Um polimorfismo de única base nitrogenada – SNP ocorre a cada 200 bases, em média.

Um dos frutos do Projeto Genoma Humano foi a descoberta de milhares de sequências variáveis no genoma. A maioria dessas sequências variáveis são SNPs que são pontos específicos do genoma nos quais o nucleotídeo pode ser diferente de um indivíduo para outro. Um SNP pode ocorrer em uma região codante ou não-codante ou ainda em regiões intergênicas. É assumido que 85% das variações nas sequências humanas são um polimorfismo de base única – SNP.

SNPs relacionados à análise forense podem ser divididos em quatro grupos:

  • SNPs de Identidade:

Neste grupo estão os SNPs para individualização. Eles fornecem informação biológica para diferenciar e excluir pessoas, como relacionar um indivíduo a uma amostra ou evidenciar um membro ilegítimo de uma família.

  • SNPs informativos de Linhagem:

Estes SNPs estão presentes no genoma mitocondrial (mtDNA) e no cromossomo Y. Seu uso dentro da análise forense é para casos de pessoas desaparecidas e identificação em desastres em massa.

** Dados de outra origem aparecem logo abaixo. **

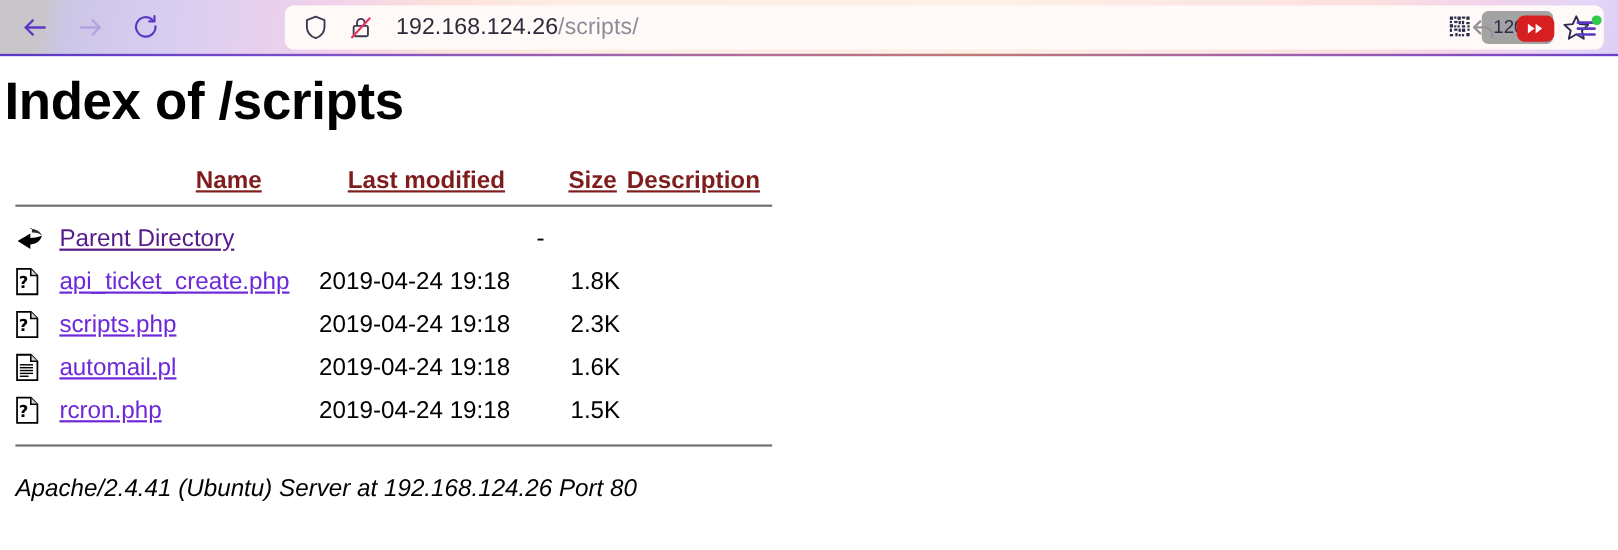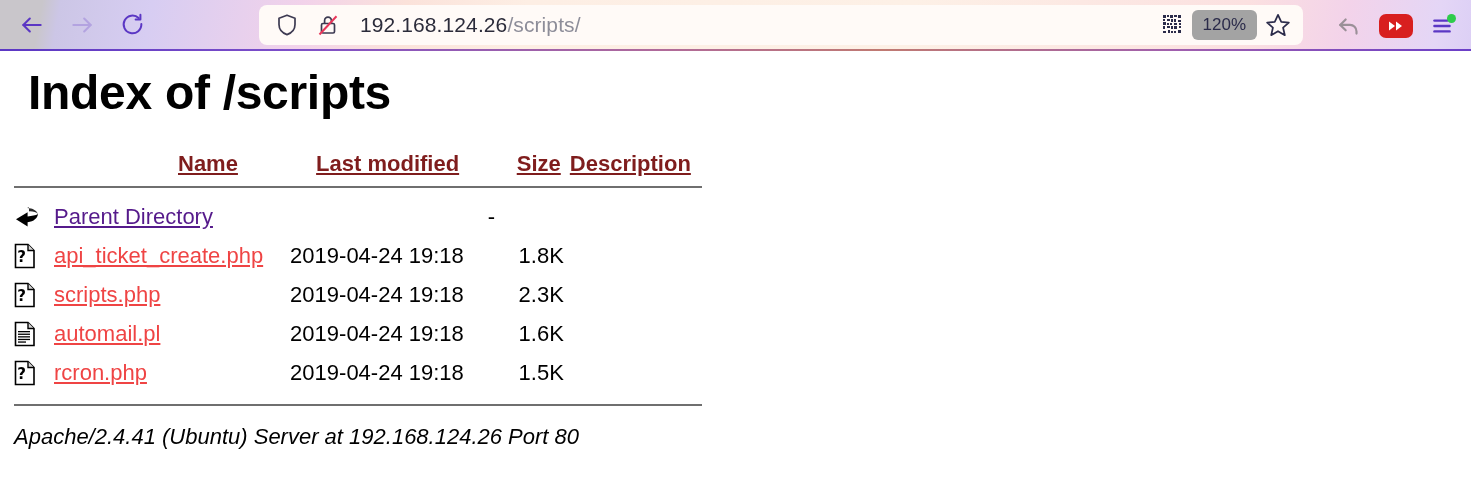--- a/index.html
+++ b/index.html
@@ -64,7 +64,7 @@
     position: absolute;
     left: 259px;
     top: 5px;
-    width: 1044px;
+    width: 1199px;
     height: 40px;
     background: #fffaf7;
     border-radius: 8px;

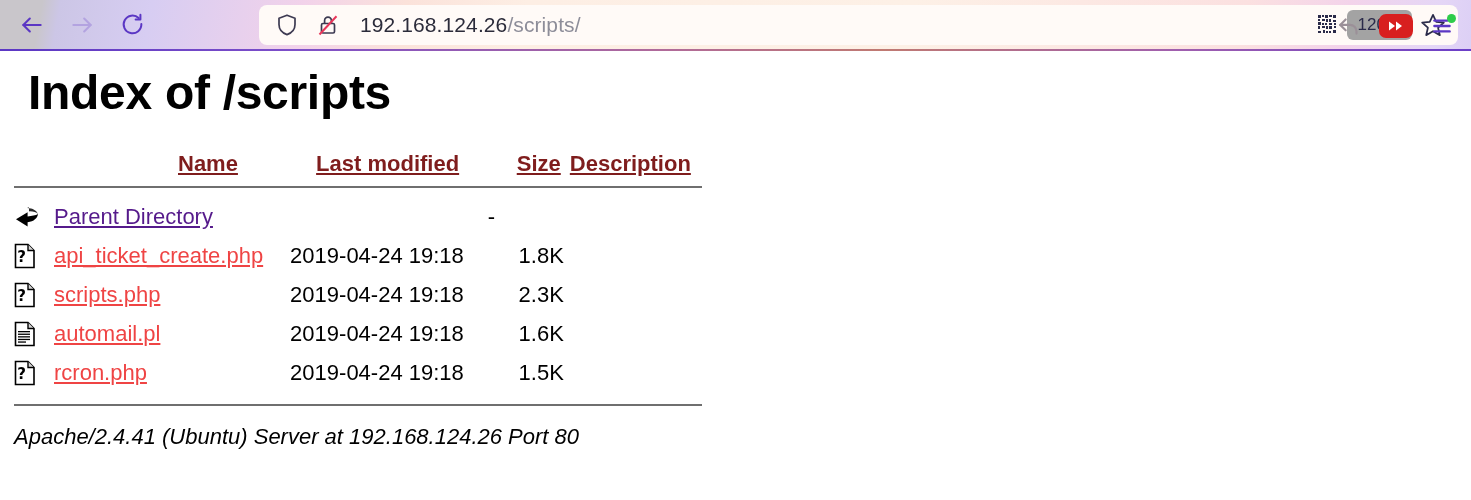--- a/index.html
+++ b/index.html
@@ -147,7 +147,7 @@
   h1.page-title {
     margin: 0;
     position: absolute;
-    left: 28px;
+    left: 4px;
     top: 14px;
     font-size: 48px;
     font-weight: bold;

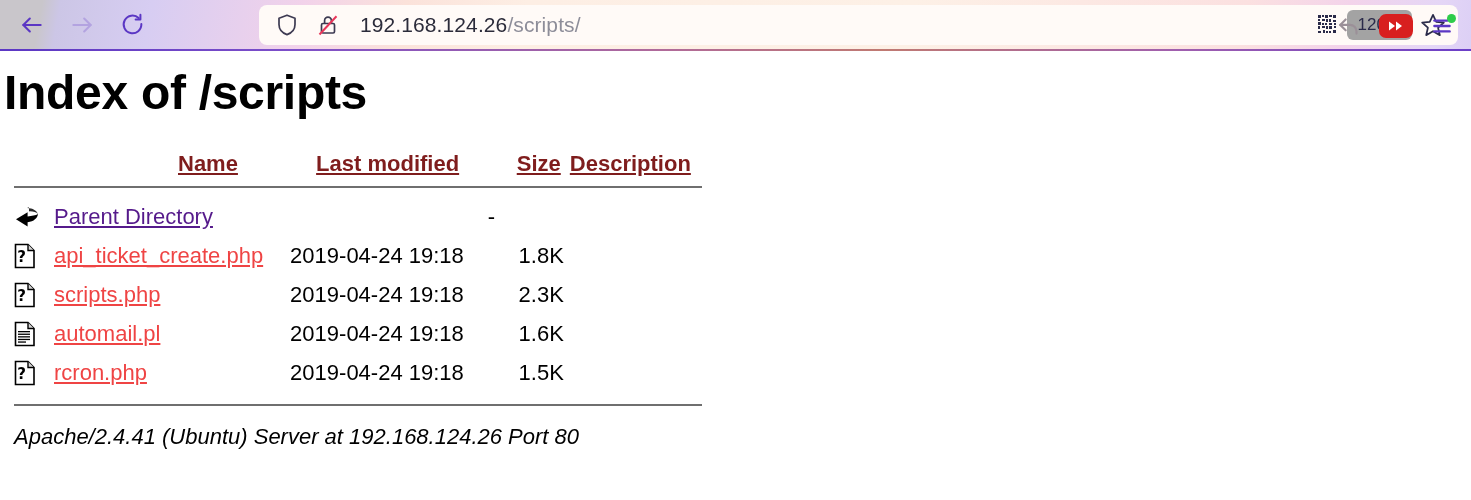--- a/index.html
+++ b/index.html
@@ -207,7 +207,7 @@
   .rule.bottom { margin-top: 12px; margin-bottom: 10px;}
 
   a.file-link {
-    color: #ef4444;
+    color: #6d28d9;
   }
   a.parent-link {
     color: #551a8b;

  • SNPs de Ancestralidade:

Estes são os AIMs (Ancestry Informative Markers). São SNPs que estão distribuídos no genoma humano e aparecem em diferentes frequências nas populações ao redor do mundo. Este é um método indireto de inferir sobre características fenotípicas de uma pessoa.

  • SNPs informativos de Fenótipo:

São marcadores que descrevem a aparência física de um indivíduo. A maioria dos trabalhos está relacionado a pigmentação da pele, do cabelo e do olho.

Indels representam 5% dos polimorfismos conhecidos

São marcadores de grande interesse já que conseguem alterar traços físicos e também causam doenças. Trata-se de polimorfismos de comprimento criados pela inserção ou deleção de um ou mais nucleotídeos no genoma. Devido à presença ou ausência de uma pequena sequência de um locus, esses marcadores são classificados como variação de comprimento da sequência.

Vários experimentos foram conduzidos sobre Indels. Alguns trabalhos encontraram tamanhos que variam de 2 a 16pb de comprimento, enquanto outros trabalhos encontraram 55pb, 10.000pb chegando a 1.000.000pb. Grande parte destes não foram validados, o que dificulta sabermos seu tamanho real. Existem situações onde as Indels ocorrem em regiões codificantes sendo a maioria múltipla de três, o que faz com que a fase de leitura (open reading frame) das proteínas seja mantida. Quando as Indels não são múltiplas de três há um deslocamento do quadro de leitura – não coincidindo com o tamanho de um códon, que é de 3pb – e consequentemente ocorrerá uma alteração do aminoácido da região. Indels também podem ser encontradas em regiões promotoras do gene.